Before anyone mentions a home loan or a reverse mortage:
She does NOT want to take out a home loan since she has credit card debt and making one debt to pay for another does not help her!! I read a little on Prop 13. It seems to do more HARM to low income families. She paid $81K for the home in 1997. It’s worth about $300,000 now. Is she paying too much per year?
To: Just me. I can see why you do not allow anyone to respond to your “answers” via email or IM. Well, I guess you FAILED to read that 1. my mom paid the house off already! 2. She was married. (you are not married are you? What gives you the crazy idea that my mom even WANTS to SELL HER HOME?? She and my step-dad BOUGHT this home! How cold hearted can you be?

richmama answers:

First, I’m sorry that your mother is having difficult with her cash flow. But your mom is not paying too much in property taxes, and Prop 13 was created to help people like your mother.
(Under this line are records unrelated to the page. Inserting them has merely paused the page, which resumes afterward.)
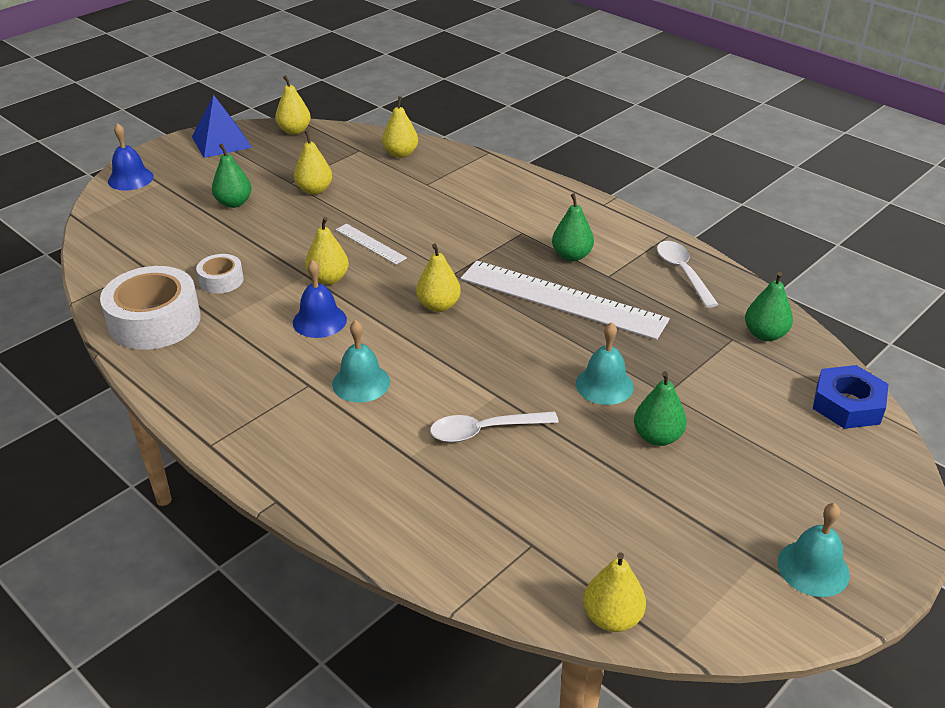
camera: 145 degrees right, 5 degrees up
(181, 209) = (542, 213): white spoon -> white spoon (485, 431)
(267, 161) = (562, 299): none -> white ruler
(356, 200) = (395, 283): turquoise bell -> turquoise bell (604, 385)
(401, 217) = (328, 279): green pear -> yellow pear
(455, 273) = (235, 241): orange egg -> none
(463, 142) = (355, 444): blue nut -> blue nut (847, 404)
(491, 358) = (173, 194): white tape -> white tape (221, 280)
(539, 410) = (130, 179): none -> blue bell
Prior to Proposition 13, the tax rate throughout California averaged a little less than 3% of market value, but there were no limits on increases either for the tax rate or property value assessments. Some properties were reassessed 50% to 100% in just one year and their owners’ tax bills jumped correspondingly.

Under the tax cut measure, property tax increases on any given property were limited to no more than 2 % a year as long as the property was not sold. Once sold, the property was reassessed at 1% of the new market value with the 2% yearly cap placed on this new assessment.

Prop 13 limits the degree to which property taxes can go up each year. The bottom line: the accessed value of your mother house is probably much lower than the market value of her house. If someone bought your mom’s house for a price of $300k, they would pay much more in property tax than your mom is now. Check with the County Accessors Office.